[[ Exercise data open ]]

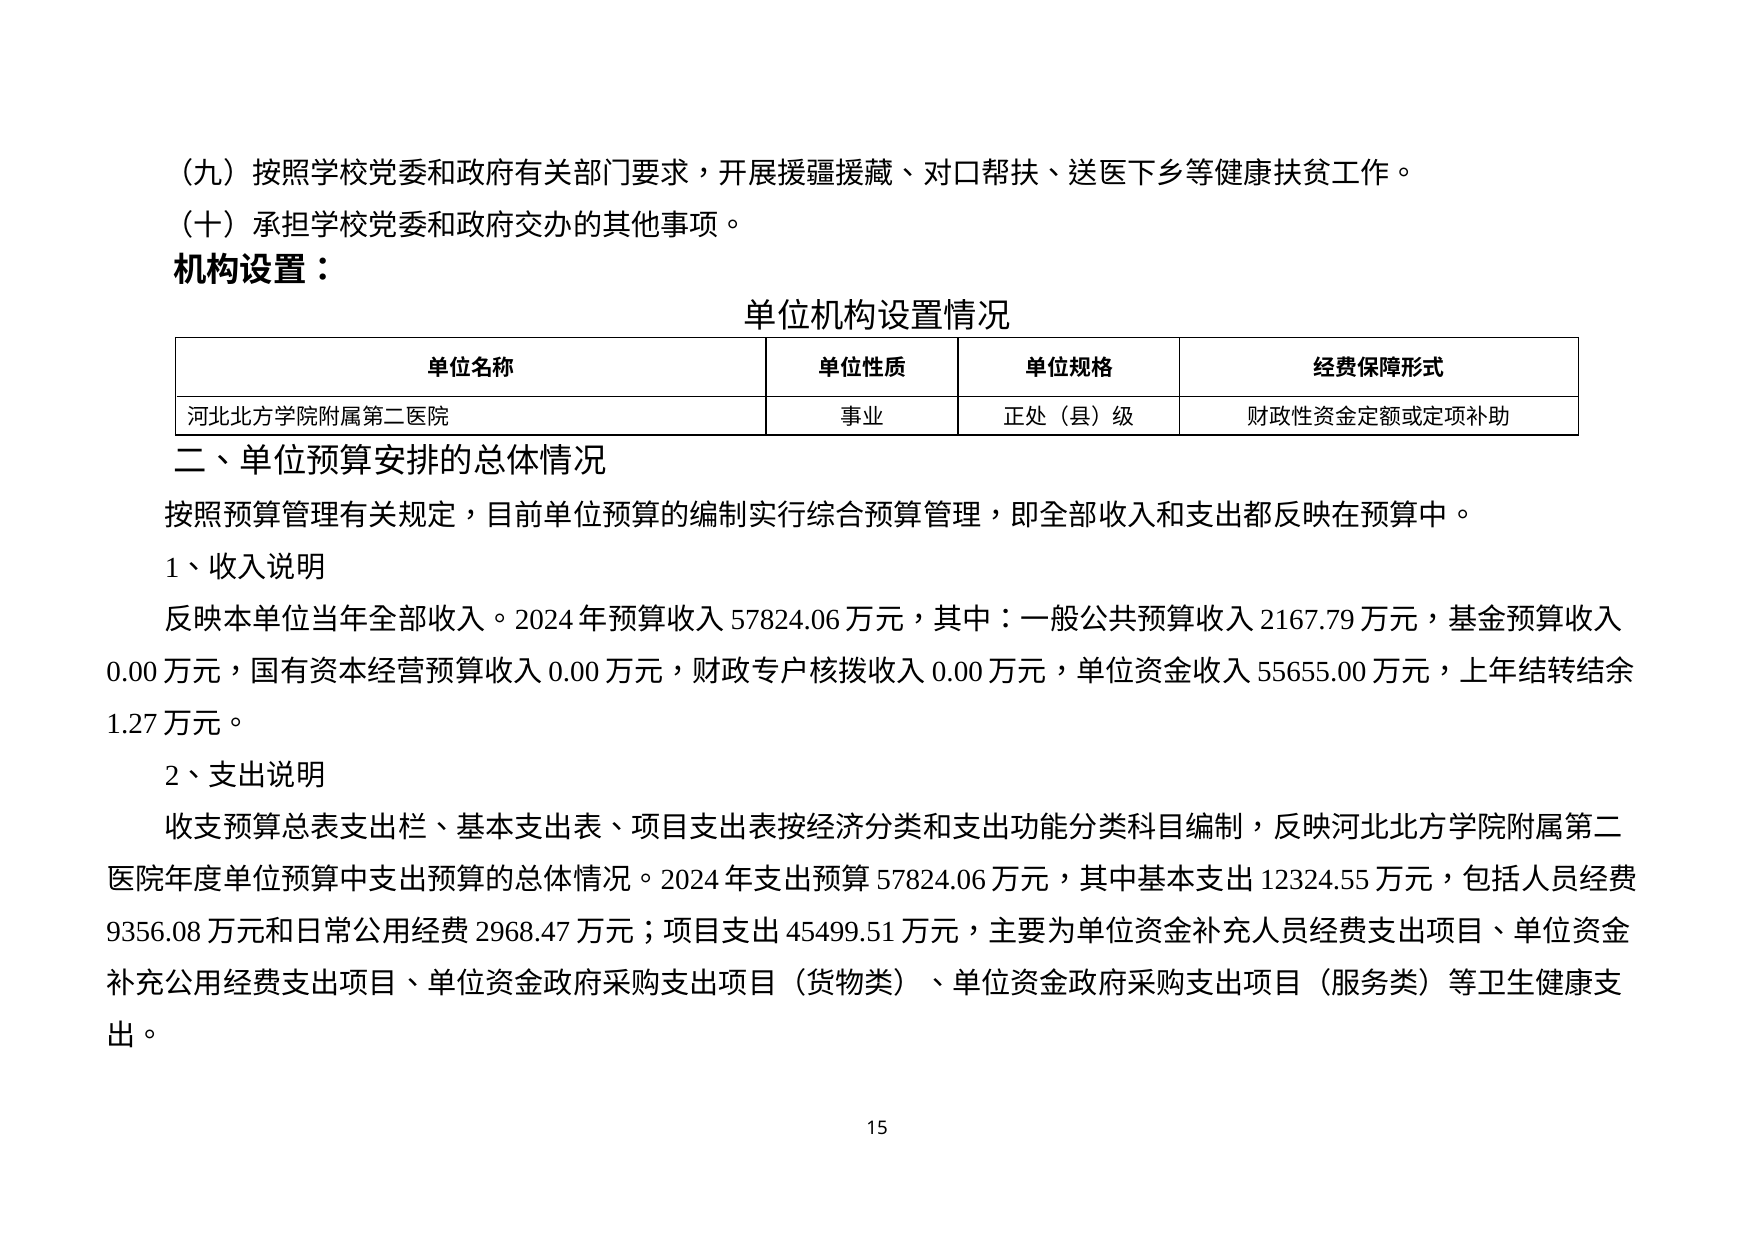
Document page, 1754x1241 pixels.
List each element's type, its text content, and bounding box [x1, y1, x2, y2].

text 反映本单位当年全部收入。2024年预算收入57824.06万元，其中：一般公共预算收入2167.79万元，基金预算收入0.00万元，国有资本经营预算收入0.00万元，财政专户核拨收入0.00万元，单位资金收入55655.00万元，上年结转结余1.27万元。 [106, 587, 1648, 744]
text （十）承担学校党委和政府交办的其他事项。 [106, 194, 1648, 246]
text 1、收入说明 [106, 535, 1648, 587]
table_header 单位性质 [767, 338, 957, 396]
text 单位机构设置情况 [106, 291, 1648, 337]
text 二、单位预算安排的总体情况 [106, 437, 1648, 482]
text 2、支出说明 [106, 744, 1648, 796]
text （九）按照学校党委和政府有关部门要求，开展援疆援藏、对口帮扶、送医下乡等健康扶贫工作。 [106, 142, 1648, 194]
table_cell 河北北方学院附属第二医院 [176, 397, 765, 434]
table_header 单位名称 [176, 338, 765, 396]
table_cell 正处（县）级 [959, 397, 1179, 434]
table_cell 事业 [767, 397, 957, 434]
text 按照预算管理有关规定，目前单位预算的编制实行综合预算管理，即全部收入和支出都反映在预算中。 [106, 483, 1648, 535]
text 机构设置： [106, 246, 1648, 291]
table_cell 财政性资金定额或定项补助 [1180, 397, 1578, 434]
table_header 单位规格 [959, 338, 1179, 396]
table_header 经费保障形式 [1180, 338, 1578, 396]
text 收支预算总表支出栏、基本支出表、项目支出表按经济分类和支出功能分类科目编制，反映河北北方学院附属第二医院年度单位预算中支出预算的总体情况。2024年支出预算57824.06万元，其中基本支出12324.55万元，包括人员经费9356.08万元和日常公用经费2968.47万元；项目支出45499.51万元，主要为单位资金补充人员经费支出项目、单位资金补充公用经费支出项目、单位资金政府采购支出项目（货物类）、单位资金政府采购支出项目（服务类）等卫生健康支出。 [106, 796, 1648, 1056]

[[ Exercise data closed ]]
[[ Exercise data open ]]

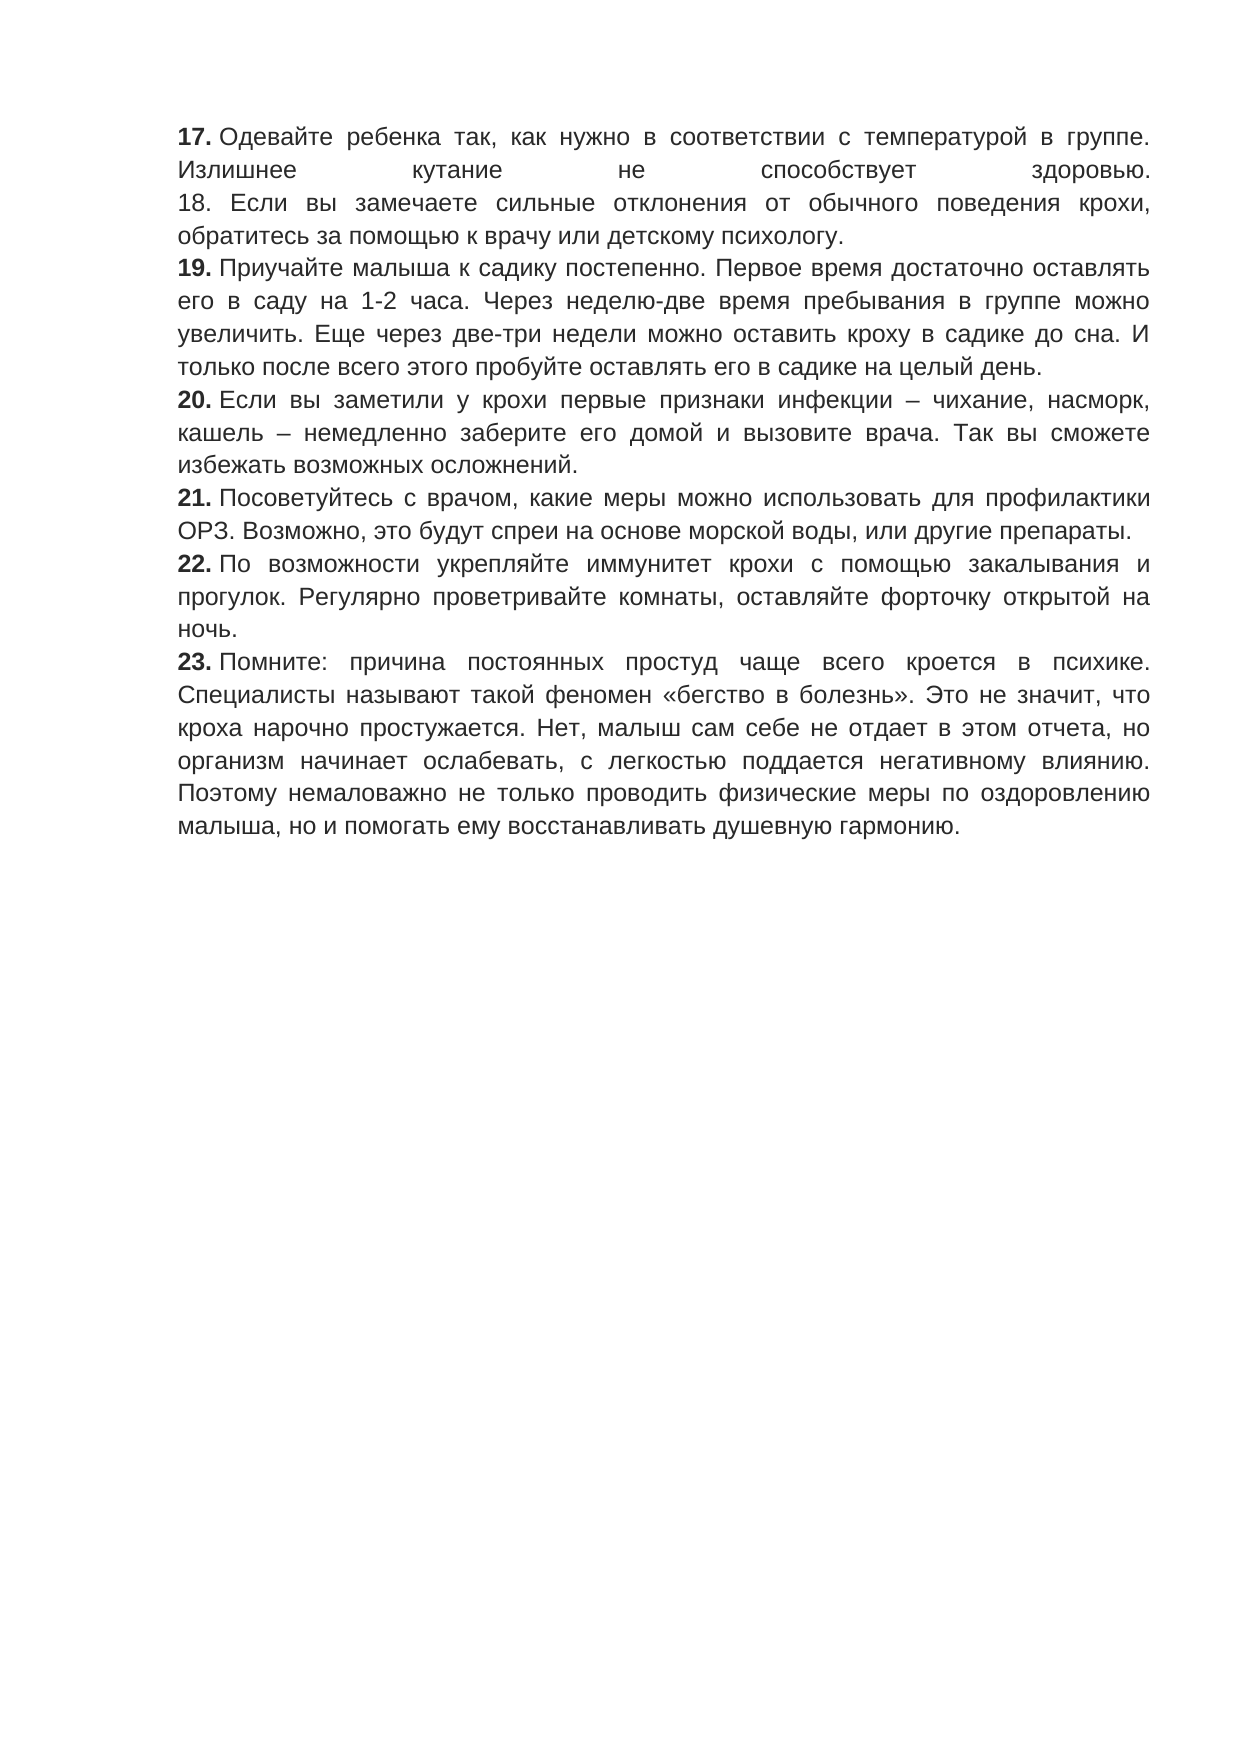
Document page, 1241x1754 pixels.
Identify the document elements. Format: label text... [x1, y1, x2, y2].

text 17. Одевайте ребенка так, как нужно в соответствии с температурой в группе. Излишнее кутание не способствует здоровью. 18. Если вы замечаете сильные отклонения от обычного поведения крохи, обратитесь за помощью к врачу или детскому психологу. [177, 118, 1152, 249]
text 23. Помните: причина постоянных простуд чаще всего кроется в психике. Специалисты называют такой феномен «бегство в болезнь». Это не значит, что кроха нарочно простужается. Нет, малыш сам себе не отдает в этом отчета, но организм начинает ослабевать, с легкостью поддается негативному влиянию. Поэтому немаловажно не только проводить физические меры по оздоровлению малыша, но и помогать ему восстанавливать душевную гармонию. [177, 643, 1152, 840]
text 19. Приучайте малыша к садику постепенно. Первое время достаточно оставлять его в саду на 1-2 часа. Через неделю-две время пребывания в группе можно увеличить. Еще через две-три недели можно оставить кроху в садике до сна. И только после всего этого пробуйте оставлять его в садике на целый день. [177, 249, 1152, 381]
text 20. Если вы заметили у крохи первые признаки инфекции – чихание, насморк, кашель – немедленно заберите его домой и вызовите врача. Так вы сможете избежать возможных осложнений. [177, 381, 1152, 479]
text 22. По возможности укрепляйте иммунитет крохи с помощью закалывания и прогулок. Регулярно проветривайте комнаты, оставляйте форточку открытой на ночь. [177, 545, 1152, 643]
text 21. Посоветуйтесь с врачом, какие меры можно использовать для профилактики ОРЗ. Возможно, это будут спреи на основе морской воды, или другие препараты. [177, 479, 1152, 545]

[[ Exercise data closed ]]

=== Work task ===
Search the data for the string "меры" and copy out every line where it is found.

=== Output for this task ===
text 23. Помните: причина постоянных простуд чаще всего кроется в психике. Специалисты называют такой феномен «бегство в болезнь». Это не значит, что кроха нарочно простужается. Нет, малыш сам себе не отдает в этом отчета, но организм начинает ослабевать, с легкостью поддается негативному влиянию. Поэтому немаловажно не только проводить физические меры по оздоровлению малыша, но и помогать ему восстанавливать душевную гармонию. [177, 643, 1152, 840]
text 21. Посоветуйтесь с врачом, какие меры можно использовать для профилактики ОРЗ. Возможно, это будут спреи на основе морской воды, или другие препараты. [177, 479, 1152, 545]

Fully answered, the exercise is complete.